In this figure (and non-biochemists bear with me), (b) is the backbone structure of the ArdA protein molecule (consisting of two ArdA molecules joined together in the middle). In (c) The researchers then highlight the negatively-charged acidic amino acids (in red), which appear to form a helical pattern across the surface. Finally, in (d), the researchers superimpose the phosphate-backbone structure of a DNA double-helix (red & white blobs) with the acidic residues from (b). The acidic amino acids of ArdA match one DNA strand (shown in green), and match the other DNA strand (shown in yellow).
Members of the Dryden lab identified that genes coding for ArdA found in six other pathogens are, to one extent or another, similarly able to overcome the archetypal restriction-defence systems of E. coli.

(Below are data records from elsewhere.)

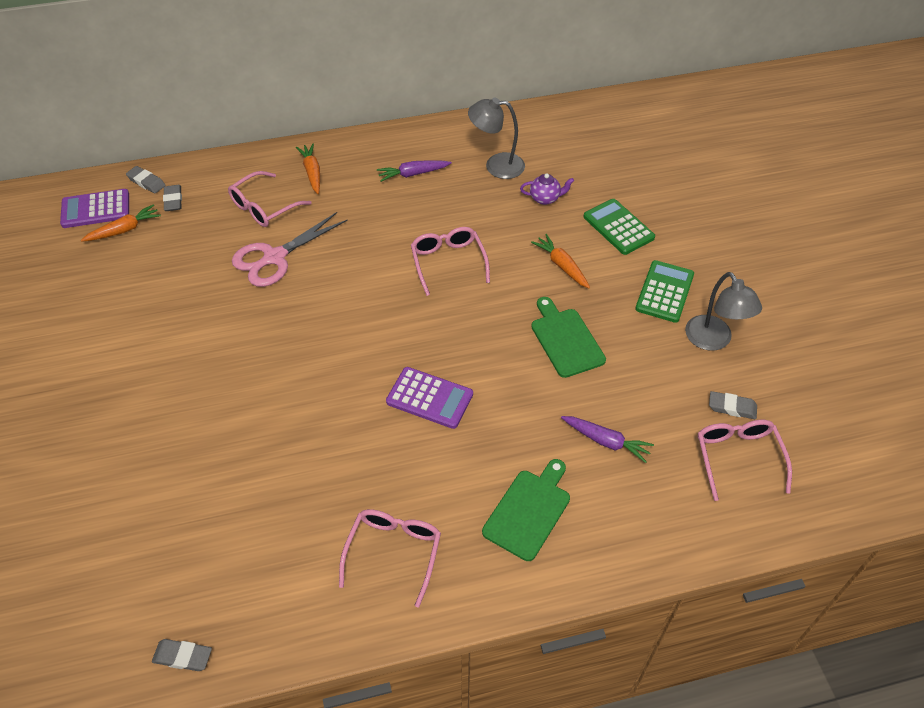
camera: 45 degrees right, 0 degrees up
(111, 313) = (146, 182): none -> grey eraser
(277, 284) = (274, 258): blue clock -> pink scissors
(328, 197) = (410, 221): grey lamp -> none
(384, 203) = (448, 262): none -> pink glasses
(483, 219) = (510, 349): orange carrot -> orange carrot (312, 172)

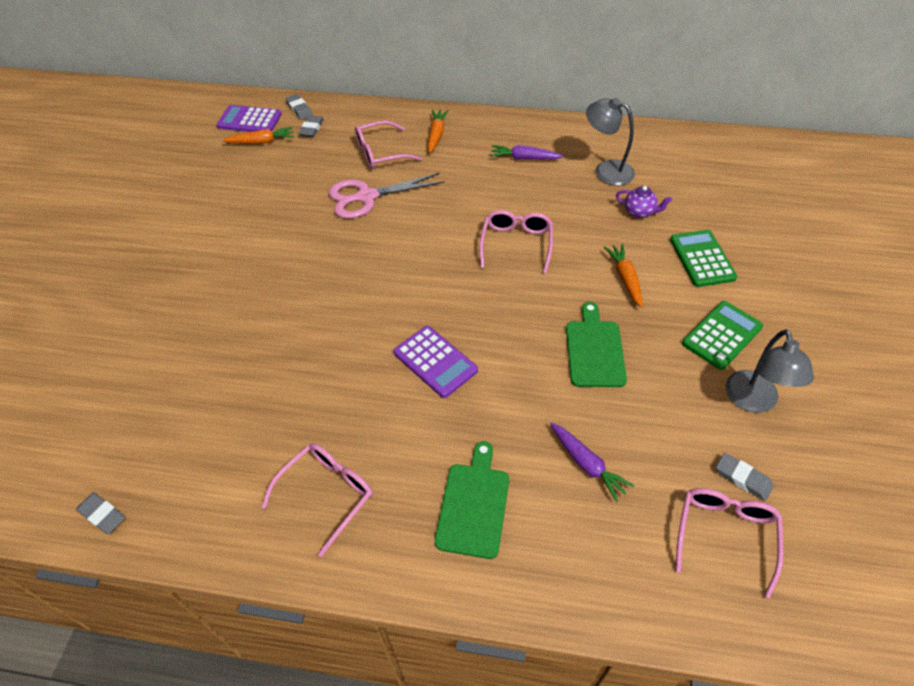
camera: 25 degrees right, 0 degrees up
(529, 511) = (474, 505): green cutting board -> green cutting board turned 45 degrees counterclockwise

The sequential acquisition of single-point mutations to code for a predominance of acidic amino acids and DNA mimicry is certain to be a rare event.
So whilst such mimics may be rare, the advantage in possessing such a counter-measure decoy means that they will spread rapidly through their ecological niche; ArdA is widely distributed in bacteria, on MGEs, and other DNA mimics are found in bacteriophages. Ultimately, by making MGEs able to resist the deleterious effects of cellular defences in the form of restriction endonuclease, ArdA is actually favouring the acquisition of new genetic material in bacteria, which can lead to the spread of antibiotic resistance; so potentially good news for bacteria, but bad news for us.
McMahon, S., Roberts, G., Johnson, K., Cooper, L., Liu, H., White, J., Carter, L., Sanghvi, B., Oke, M., Walkinshaw, M., Blakely, G., Naismith, J., & Dryden, D. (2009). Extensive DNA mimicry by the ArdA anti-restriction protein and its role in the spread of antibiotic resistance Nucleic Acids Research, 37 (15), 4887-4897 DOI: 10.1093/nar/gkp478
UPDATE: Very happy to have been selected by not one, but two editors at ResearchBlogging.org, and receive credit from none other than Dave Munger (Cognitive Daily), who I last saw in Second Life, for the 10th September edition of Seed Magazine.